_TASK TO COMPLETE_
This exercise calls for the line with "Outlined on this slice (expert", the line with "- lesion 3 (nodule, upper", and all lines between them in the material below, output exactly and with no other lines.

_RECORDS PROVIDED_
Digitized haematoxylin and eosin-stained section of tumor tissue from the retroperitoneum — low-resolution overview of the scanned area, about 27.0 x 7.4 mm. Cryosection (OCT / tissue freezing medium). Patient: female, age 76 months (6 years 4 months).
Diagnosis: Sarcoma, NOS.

--

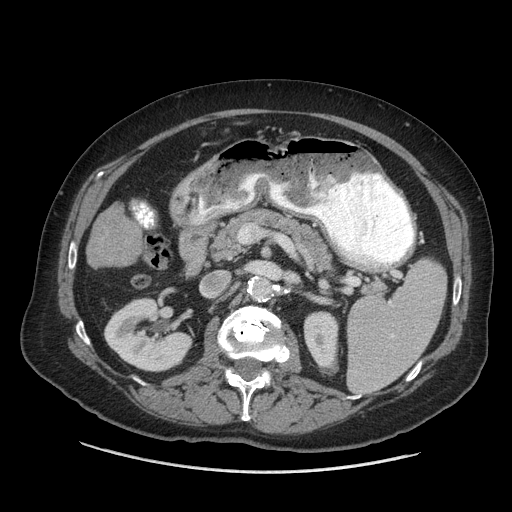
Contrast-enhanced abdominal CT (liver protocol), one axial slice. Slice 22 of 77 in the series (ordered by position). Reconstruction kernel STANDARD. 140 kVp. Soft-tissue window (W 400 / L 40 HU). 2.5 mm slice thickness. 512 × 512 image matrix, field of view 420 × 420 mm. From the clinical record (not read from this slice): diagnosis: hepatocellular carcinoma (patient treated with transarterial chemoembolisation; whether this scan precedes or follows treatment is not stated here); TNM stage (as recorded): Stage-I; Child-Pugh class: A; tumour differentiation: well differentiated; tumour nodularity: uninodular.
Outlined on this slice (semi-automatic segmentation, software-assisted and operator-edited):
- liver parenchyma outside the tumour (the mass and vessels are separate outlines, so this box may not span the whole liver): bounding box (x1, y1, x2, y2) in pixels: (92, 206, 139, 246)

---

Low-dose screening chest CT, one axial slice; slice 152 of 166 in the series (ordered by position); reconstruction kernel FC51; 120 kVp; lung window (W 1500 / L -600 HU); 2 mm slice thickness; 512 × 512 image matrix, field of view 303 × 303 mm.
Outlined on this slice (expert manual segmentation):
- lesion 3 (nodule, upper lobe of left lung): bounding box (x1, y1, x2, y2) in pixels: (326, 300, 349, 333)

_RESULT FOR THIS TASK_
Outlined on this slice (expert manual segmentation):
- lesion 3 (nodule, upper lobe of left lung): bounding box (x1, y1, x2, y2) in pixels: (326, 300, 349, 333)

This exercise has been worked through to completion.